For a more recent look at Birdie, its features and how to install it, see this post: 

Twitter App Birdie Explained

Twitter clients for Linux. Once upon there were a swathe of them. Like Mogwai fed after midnight, newer ones seemed to appear with crazy frequency.

But then Twitter got arrogant. It wanted to control the ‘app’ experience had by its users. It made it harder and harder for third-party developers to engage with its API, and started limiting the number of ‘calls’ – i.e. fetching tweets – third-party apps could make to it.

Apps that slid past the limits would simply stop working. For all its users.

The end result of these ‘rule changes’ has seen many Twitter app developers unable to keep pace. The swathe dried up; abandoned clients dried out; and for Linux Twitter fans the options became fewer and scarcer.

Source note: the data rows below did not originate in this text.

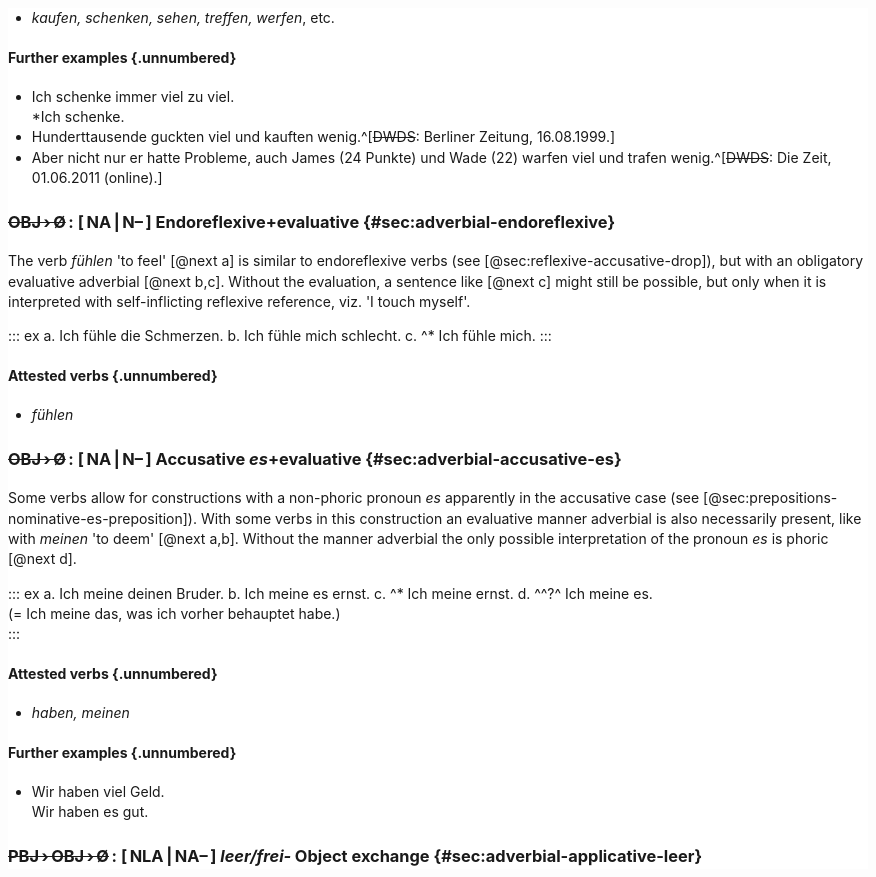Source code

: - *kaufen, schenken, sehen, treffen, werfen*, etc.

#### Further examples {.unnumbered}

- Ich schenke immer viel zu viel. \
  \*Ich schenke.
- Hunderttausende guckten viel und kauften wenig.^[~~DWDS~~: Berliner Zeitung, 16.08.1999.]
- Aber nicht nur er hatte Probleme, auch James (24 Punkte) und Wade (22) warfen viel und trafen wenig.^[~~DWDS~~: Die Zeit, 01.06.2011 (online).]

### ~~OBJ › Ø~~ : [ NA | N– ] Endoreflexive+evaluative {#sec:adverbial-endoreflexive}

The verb *fühlen* 'to feel' [@next a] is similar to endoreflexive verbs (see [@sec:reflexive-accusative-drop]), but with an obligatory evaluative adverbial [@next b,c]. Without the evaluation, a sentence like [@next c] might still be possible, but only when it is interpreted with self-inflicting reflexive reference, viz. 'I touch myself'.

::: ex
a. Ich fühle die Schmerzen.
b. Ich fühle mich schlecht.
c. ^* Ich fühle mich.
:::

#### Attested verbs {.unnumbered}

- *fühlen*

### ~~OBJ › Ø~~ : [ NA | N– ] Accusative *es*+evaluative {#sec:adverbial-accusative-es}

Some verbs allow for constructions with a non-phoric pronoun *es* apparently in the accusative case (see [@sec:prepositions-nominative-es-preposition]). With some verbs in this construction an evaluative manner adverbial is also necessarily present, like with *meinen* 'to deem' [@next a,b]. Without the manner adverbial the only possible interpretation of the pronoun *es* is phoric [@next d].

::: ex
a. Ich meine deinen Bruder.
b. Ich meine es ernst.
c. ^* Ich meine ernst.
d. ^^?^ Ich meine es. \
   (= Ich meine das, was ich vorher behauptet habe.)   
:::

#### Attested verbs {.unnumbered}

- *haben, meinen*

#### Further examples {.unnumbered}

- Wir haben viel Geld. \
  Wir haben es gut.

### ~~PBJ › OBJ › Ø~~ : [ NLA | NA– ] *leer/frei‑* Object exchange {#sec:adverbial-applicative-leer}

Of course, we weren’t left entirely without options. There are some great Linux apps still around – Polly and Gwibber being two of the most popular. But choices never hurt, right?

Basic Birdie

As an avid Tweeter I was pretty pleased to learn of a new desktop twitter app in development – Birdie.

While the app is still more a hungry chick than bird in full plume (i.e.: don’t expect bells and whistles) the app does show a lot of promise.

So far Birdie covers all of the basics one would expect of a twitter client. It can tweet; retweet; favourite; send/receive private messages; view profiles, and follow/unfollow accounts. It even integrates nicely into the Ubuntu desktop, supporting notifications, Unity Launcher badges and quicklists, and the Ubuntu Messaging Menu.

Birdie eschews the ‘multi-column’ layout used by other Linux Twitter apps (Gwibber, Polly, Turpial, gFeedline) in favour of a single-column view that’s more akin to the Twitter mobile website/apps. This has both it’s advantages and disadvantages. The main plus being less noise.

The Birdie Compose Box

Snaring Birdie

If you’re twitching to try the Birdie out then you can. A ‘Stable’ PPA is maintained for Ubuntu 12.04, 12.10 and 13.04. But before you add it remember that jumping on an app during early development does come with a cost: advanced features are lacking, stability is a little wayward, and it may eat your tweets.

For example, Birdie’s “stable PPA” release is missing multiple-account support, searching, and the ability to preview conversations or media in the app. All elements that help define a ‘good’ Twitter app from a ‘great’ one.

But as I said at the outset, it’s early days. So far, Birdie is worth keeping an eye out for.

Searching has landed in the most recent update to Birdie.

Birdie in the Ubuntu Messaging Menu

Install Birdie in Ubuntu 12.04, 12.10 or 13.04

Birdie is development software. It will crash, it will have bugs, and it will eat your tweets. You install it at your own risk.

To install Birdie you’ll first need to add the following PPA to your Software Sources. The quickest way to do this in Ubuntu is to open a Terminal and enter the following code:

sudo add-apt-repository ppa:birdie-team/stable

Next run the following command to update your sources and install the app:

sudo apt-get update && sudo apt-get install birdie

Once done you can launch Birdie from the Unity Dash. During first run you’ll be asked to add an account. Follow the on-screen prompts to get started. Initial sync takes a little while, so do be patient.